(What the task asks): According to the text on Tony Oursler's The Influence Machine, which two organizations jointly commissioned the work?

(Source text):
Revisiting: Tony Oursler – The Influence Machine

In Madison Square Park in New York, and subsequently in Soho Square, the heart of London’s media world, video artist Tony Oursler created a spectral audio-visual experience for an image-saturated society. Conceived as a kind of psycho-landscape, The Influence Machine delves deep into the history of media, rousing long-forgotten spirits and setting them to roam about both squares at night. The ghosts of the Fox Sisters, who made telegraphic contact with the spirit world in the mid-nineteenth century, haunted alongside the ghost of television pioneer John Logie Baird.

Jointly commissioned by the Public Art Fund, and Artangel, and realised in 2000, the work is now part of the Artangel collection, and has been restaged in a range of location both in the UK and elsewhere.

What the work itself comprises is difficult to delineate, as it not only relies on Oursler’s quintessential ‘talking heads’, and thus also sound (including a sound track by Tony Conrad), in this case moving image’s ephemerality is pushed even further because of the outdoor projections onto whatever they fall upon – buildings, trees, people and, most strikingly, smoke, which forms an integral part of the realisation of the work. As a result it is not only literally always fleeting but also different in every context, visibly influenced by the surroundings in which it is revived.

(Listed entries):
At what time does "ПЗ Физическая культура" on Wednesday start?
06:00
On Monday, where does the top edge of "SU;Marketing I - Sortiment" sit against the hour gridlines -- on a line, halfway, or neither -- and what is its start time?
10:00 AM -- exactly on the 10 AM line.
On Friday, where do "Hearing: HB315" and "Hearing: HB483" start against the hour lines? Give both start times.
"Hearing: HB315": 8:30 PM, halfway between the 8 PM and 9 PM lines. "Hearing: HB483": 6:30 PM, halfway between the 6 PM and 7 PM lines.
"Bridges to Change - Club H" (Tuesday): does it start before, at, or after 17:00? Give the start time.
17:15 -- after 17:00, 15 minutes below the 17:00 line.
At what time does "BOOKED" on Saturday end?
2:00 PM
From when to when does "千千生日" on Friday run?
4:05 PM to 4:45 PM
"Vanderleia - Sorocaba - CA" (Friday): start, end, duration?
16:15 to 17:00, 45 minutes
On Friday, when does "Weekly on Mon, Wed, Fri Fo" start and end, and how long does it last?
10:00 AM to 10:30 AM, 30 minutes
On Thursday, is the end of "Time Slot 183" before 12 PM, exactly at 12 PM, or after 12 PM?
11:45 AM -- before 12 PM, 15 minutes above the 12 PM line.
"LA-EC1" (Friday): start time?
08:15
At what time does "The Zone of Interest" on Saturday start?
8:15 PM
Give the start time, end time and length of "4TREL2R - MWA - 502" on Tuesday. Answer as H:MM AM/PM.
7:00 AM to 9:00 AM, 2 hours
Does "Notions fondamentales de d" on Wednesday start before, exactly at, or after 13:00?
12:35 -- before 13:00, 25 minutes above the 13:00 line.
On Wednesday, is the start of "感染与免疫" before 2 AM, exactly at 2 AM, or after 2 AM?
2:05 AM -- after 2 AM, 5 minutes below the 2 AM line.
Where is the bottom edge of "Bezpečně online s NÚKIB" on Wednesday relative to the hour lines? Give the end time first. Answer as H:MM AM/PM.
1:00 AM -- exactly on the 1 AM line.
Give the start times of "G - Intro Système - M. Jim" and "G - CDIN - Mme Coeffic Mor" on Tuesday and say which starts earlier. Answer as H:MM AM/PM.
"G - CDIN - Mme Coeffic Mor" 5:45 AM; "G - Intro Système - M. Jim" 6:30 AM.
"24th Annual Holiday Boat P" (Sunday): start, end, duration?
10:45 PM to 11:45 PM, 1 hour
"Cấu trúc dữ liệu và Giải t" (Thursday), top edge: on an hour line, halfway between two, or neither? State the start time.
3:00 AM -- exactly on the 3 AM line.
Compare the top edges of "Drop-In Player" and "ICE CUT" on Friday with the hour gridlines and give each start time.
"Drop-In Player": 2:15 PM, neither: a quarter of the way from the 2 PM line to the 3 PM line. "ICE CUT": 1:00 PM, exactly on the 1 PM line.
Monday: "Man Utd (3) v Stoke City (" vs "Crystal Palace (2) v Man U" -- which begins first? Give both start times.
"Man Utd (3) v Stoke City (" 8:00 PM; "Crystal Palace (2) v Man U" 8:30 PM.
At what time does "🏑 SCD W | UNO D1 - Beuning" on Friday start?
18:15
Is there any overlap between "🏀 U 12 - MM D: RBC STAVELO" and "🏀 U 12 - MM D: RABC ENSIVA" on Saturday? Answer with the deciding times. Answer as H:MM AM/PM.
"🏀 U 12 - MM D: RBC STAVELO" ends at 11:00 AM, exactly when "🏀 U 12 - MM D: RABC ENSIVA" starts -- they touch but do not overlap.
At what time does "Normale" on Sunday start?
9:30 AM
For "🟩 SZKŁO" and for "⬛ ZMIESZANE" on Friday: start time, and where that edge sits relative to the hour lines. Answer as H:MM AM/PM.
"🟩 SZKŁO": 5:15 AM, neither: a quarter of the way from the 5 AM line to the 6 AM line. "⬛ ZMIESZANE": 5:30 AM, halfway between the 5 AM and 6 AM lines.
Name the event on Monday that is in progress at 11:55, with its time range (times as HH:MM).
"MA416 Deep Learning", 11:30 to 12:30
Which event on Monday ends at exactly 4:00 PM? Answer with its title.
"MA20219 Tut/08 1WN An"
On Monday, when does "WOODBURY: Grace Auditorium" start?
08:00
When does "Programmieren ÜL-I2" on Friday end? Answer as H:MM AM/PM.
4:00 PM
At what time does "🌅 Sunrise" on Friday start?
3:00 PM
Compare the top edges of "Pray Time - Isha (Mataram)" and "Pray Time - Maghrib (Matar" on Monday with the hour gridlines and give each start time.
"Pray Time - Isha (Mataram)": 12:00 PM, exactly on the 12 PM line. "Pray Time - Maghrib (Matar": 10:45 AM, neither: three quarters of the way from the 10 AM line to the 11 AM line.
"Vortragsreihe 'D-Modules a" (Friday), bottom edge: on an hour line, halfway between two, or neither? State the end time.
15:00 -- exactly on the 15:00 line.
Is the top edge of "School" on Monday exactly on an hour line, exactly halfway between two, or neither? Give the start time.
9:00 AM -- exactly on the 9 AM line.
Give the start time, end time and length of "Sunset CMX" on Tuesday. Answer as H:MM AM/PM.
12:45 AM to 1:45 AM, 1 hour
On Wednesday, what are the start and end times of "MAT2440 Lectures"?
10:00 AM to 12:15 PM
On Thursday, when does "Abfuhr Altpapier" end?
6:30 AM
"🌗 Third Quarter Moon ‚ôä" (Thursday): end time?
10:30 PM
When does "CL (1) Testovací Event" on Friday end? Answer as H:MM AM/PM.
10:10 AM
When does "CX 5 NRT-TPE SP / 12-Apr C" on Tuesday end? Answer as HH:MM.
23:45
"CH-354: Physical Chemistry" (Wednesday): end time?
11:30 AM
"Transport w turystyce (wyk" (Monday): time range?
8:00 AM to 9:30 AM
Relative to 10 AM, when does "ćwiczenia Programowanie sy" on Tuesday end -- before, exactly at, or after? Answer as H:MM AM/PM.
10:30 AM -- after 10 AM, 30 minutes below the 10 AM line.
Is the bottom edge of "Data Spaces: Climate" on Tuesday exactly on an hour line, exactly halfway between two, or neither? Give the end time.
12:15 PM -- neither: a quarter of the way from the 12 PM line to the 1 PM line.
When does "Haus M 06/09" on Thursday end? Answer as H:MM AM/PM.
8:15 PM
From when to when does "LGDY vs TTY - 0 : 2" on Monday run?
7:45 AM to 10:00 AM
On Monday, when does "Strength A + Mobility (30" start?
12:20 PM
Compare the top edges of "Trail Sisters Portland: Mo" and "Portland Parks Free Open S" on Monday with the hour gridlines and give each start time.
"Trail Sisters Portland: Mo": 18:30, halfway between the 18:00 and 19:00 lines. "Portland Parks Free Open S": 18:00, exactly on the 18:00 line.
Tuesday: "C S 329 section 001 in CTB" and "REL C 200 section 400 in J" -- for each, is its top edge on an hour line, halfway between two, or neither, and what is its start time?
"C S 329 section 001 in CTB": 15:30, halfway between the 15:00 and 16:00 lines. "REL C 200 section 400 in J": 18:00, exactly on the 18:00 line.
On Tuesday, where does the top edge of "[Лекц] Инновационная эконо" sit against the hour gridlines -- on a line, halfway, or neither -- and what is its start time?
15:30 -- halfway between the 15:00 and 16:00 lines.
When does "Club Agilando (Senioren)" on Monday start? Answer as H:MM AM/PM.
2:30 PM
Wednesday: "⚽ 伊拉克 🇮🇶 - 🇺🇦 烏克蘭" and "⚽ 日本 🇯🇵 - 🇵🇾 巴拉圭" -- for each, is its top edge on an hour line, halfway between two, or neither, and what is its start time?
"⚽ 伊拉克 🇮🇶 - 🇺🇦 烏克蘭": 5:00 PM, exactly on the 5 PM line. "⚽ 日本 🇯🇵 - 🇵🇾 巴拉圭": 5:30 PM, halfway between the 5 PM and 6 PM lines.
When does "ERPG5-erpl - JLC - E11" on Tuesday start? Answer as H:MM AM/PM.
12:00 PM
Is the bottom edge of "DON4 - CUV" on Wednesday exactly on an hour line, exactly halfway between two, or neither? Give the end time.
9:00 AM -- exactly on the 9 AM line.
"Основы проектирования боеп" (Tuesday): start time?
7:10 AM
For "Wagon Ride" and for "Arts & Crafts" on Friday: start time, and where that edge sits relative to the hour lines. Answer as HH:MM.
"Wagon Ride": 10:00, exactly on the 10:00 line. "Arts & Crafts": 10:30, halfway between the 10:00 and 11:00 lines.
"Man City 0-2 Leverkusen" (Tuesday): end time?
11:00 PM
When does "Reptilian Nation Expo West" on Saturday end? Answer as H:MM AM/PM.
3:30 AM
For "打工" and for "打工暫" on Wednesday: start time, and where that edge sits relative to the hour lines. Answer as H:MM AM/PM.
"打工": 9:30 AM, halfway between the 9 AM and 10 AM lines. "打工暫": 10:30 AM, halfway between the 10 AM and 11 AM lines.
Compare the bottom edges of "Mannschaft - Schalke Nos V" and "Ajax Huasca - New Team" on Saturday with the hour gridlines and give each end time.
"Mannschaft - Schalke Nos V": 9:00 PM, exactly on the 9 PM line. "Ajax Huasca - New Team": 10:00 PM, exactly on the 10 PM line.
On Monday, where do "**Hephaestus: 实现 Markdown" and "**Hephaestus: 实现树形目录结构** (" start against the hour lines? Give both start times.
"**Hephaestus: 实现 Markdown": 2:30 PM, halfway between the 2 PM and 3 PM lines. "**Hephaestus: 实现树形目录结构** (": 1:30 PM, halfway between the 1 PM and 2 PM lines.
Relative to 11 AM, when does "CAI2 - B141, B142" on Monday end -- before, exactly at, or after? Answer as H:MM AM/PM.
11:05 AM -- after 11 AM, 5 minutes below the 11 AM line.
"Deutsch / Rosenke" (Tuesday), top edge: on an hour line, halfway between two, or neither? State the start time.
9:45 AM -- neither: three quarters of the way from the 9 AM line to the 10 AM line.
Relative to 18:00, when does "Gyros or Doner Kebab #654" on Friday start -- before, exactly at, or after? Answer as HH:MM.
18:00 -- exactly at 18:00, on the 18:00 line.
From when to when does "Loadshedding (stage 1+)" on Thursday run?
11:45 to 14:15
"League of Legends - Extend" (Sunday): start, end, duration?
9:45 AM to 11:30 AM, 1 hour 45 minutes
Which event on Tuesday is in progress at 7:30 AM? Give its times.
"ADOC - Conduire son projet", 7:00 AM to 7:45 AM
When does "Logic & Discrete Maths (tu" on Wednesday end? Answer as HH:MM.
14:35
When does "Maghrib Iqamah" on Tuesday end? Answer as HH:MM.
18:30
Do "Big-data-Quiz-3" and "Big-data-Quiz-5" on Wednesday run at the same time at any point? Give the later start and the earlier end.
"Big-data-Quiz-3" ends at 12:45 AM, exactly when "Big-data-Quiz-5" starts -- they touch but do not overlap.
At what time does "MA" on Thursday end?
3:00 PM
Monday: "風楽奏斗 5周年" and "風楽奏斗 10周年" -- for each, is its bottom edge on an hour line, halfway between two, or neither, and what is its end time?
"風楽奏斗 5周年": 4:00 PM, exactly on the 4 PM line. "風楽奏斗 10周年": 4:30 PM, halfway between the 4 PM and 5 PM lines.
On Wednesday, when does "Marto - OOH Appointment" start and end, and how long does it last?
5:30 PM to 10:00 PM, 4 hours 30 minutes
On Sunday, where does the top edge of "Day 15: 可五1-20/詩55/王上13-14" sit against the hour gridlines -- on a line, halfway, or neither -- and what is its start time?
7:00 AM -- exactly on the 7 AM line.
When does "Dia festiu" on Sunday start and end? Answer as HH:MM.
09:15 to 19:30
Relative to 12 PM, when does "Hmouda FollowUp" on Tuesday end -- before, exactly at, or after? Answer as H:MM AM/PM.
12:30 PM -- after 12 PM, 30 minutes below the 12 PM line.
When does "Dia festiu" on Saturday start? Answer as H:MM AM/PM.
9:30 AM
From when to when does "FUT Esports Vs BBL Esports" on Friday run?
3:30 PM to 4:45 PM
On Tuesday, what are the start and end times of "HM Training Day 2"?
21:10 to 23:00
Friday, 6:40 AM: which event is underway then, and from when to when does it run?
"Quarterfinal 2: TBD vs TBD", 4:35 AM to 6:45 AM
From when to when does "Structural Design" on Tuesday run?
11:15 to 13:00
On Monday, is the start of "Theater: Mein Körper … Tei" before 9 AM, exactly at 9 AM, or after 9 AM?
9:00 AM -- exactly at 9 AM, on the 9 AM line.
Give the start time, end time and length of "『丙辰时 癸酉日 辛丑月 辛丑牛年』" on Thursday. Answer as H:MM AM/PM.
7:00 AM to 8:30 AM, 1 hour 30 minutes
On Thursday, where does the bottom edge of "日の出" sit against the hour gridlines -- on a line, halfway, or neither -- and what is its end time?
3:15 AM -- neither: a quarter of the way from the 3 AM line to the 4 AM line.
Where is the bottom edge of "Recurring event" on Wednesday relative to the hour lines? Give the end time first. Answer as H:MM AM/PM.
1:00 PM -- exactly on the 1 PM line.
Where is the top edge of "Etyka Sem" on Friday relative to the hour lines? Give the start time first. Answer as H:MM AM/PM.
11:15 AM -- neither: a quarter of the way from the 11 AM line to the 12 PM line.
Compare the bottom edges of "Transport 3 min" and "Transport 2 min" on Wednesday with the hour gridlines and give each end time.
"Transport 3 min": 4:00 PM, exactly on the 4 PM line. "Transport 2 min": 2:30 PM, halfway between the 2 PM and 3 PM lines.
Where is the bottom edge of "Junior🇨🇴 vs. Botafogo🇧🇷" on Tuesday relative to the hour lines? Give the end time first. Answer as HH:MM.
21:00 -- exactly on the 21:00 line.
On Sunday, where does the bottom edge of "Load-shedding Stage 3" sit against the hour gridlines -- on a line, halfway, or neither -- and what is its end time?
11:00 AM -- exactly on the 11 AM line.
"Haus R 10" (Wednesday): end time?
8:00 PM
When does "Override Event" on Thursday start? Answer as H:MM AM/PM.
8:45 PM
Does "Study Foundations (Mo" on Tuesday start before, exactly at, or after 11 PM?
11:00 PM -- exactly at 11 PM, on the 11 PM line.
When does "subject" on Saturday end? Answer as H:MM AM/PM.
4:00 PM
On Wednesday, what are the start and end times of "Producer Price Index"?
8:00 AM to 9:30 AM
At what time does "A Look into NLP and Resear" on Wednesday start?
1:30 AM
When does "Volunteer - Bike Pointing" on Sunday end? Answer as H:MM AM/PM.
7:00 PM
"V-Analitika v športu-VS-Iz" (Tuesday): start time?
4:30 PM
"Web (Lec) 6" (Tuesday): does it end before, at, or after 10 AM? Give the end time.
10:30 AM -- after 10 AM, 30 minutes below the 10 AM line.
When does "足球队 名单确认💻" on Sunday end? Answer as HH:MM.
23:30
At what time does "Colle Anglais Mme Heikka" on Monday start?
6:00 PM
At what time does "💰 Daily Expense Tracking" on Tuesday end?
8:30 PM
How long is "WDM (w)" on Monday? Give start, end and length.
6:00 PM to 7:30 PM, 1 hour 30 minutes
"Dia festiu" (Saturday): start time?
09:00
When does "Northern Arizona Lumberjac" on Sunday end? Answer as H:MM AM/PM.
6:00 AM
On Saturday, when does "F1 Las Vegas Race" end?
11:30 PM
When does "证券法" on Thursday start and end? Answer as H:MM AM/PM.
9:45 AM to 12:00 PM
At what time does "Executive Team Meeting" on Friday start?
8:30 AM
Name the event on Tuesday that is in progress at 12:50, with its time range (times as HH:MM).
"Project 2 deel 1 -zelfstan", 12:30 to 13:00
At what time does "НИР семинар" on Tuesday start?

(Response to this exercise): The Public Art Fund and Artangel.